Sam in Rift, by Rob Eavis

Sam led a number of bolt climbing trips near the bottom, including a roof traverse along the main rift and a climb up at the back of a large cross rift. Unfortunately none of these efforts revealed much passage. 

Meanwhile Rob and Luke started work on the upstream boulder choke. This vertical choke feature can be reached at four places in the system and all of them draught strongly at times, suggesting the existence of a continuation to the west heading up the dale. Plus the draught direction agrees it’s coming from a higher entrance. The lowest point was chosen as this was closest to the natural passages, and after four trips enough scaffold had been chucked in to yield a breakthrough into a new cross rift. This was on the evening of the referendum hence the name Brexit Rift, particularly apt with the team members voting different ways. This rift unfortunately was not the source of the draught and met a solid end after only 10m, so it seems a route further into the choke will need to be engineered. 

Sam in Brexit Rift

Two years on, I returned with Sam and Luke this Thursday for a pre-pub refresher to take advantage of the cold evenings to check the draught (but mostly because I wanted my crowbar back). This was a good excuse for Sam to quite literally dust the cobwebs off after nearly a year of avoiding caving. 

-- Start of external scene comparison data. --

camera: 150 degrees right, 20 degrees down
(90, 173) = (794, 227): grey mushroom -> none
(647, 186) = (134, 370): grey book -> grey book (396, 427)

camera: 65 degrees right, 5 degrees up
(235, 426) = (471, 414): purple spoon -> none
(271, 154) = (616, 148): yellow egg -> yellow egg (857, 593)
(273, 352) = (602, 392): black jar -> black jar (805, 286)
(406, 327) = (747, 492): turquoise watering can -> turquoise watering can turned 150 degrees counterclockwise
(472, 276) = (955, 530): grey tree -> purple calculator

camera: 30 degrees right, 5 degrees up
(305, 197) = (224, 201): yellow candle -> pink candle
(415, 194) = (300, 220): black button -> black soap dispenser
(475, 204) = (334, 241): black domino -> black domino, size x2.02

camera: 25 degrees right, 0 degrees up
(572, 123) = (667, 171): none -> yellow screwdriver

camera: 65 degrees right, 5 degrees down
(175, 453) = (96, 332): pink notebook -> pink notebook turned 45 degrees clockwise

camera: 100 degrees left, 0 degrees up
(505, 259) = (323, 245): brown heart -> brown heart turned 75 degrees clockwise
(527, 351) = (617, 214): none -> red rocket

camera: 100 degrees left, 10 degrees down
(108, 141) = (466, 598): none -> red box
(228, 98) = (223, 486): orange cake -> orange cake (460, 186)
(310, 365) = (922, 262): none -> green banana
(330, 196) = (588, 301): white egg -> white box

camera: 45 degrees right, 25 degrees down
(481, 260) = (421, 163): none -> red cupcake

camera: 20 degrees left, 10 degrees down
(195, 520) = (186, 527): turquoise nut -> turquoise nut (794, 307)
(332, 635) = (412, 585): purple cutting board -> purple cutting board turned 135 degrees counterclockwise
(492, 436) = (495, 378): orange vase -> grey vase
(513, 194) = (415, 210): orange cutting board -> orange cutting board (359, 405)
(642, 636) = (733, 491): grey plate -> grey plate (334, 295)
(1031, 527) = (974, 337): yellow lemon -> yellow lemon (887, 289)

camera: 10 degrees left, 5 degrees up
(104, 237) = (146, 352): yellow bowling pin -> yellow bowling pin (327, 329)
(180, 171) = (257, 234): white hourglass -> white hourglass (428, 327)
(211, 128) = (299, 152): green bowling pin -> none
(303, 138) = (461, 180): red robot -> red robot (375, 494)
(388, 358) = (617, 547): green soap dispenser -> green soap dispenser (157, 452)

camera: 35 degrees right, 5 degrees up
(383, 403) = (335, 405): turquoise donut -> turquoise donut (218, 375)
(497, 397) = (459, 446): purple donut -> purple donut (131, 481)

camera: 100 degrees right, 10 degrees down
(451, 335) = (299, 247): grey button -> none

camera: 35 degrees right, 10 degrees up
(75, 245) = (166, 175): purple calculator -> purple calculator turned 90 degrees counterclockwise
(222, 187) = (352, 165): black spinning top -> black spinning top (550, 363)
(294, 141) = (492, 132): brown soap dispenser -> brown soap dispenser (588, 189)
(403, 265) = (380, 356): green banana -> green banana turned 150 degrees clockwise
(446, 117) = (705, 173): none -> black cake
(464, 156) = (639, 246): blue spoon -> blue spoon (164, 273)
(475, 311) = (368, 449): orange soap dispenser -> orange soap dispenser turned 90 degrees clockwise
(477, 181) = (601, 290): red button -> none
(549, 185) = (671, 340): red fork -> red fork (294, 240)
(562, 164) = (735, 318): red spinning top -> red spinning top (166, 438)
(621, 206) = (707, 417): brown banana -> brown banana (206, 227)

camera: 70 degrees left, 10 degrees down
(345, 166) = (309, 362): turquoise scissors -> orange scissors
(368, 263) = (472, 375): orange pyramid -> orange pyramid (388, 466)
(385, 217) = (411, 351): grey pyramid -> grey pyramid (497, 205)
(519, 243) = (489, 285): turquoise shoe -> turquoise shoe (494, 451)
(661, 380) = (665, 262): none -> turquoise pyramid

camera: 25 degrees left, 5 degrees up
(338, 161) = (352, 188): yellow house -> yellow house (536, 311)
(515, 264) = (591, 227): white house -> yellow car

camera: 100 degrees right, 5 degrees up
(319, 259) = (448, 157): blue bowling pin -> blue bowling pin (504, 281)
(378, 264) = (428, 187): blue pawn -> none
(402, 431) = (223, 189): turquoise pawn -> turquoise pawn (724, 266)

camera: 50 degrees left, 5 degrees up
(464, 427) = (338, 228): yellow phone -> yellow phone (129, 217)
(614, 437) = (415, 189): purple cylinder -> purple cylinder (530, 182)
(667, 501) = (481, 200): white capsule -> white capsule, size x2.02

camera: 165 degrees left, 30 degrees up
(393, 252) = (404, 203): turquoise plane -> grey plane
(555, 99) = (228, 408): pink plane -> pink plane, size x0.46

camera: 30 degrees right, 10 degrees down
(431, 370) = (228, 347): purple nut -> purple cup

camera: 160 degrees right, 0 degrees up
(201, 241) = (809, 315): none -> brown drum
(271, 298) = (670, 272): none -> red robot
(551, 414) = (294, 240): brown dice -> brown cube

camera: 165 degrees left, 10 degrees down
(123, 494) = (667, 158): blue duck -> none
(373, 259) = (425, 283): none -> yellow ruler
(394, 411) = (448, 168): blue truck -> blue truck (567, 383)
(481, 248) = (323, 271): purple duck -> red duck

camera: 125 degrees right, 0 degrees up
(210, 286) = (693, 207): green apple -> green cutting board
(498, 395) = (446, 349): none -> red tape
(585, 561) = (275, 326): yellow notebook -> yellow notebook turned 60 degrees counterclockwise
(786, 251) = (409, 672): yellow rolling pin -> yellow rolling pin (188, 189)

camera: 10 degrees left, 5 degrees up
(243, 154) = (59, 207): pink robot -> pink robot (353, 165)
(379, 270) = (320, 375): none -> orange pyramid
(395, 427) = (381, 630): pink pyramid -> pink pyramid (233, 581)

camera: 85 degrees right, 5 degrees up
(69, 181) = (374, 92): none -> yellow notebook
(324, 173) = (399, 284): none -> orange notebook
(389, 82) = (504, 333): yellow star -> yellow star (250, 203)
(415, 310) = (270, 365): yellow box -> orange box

The entrance pitches were dry and strongly draughting inwards, and soon we were down at the choke again. I’d forgotten my disco smoke so Luke valiantly lent the team his vape thingy, this week fragrantly instilled with BlackJack flavour to reinforce his sexuality. The air cleared but the draught was not strong and if anything it was being driven more by our body heat than the cave. We surveyed through to Brexit Rift and familiarised ourselves with the options and challenges, whilst Sam became increasingly unhappy with all the hanging death (even though there’s loads more scaffold than when we originally went through!). 

 

Remembering my trusty crowbar we headed out, although it wasn’t long before a stronger draught was met and we spread out to try to follow it. The best route (my one) led through a tight rift into the second highest boulder choked passage and the draught was very strong, although making progress here would be a brave undertaking. 

Back on the pitches up Sam strengthened his rusty status by putting his foot jammer on the wrong side of the wrong foot, but made up for it by openly admitting to it allowing us to berate as necessary.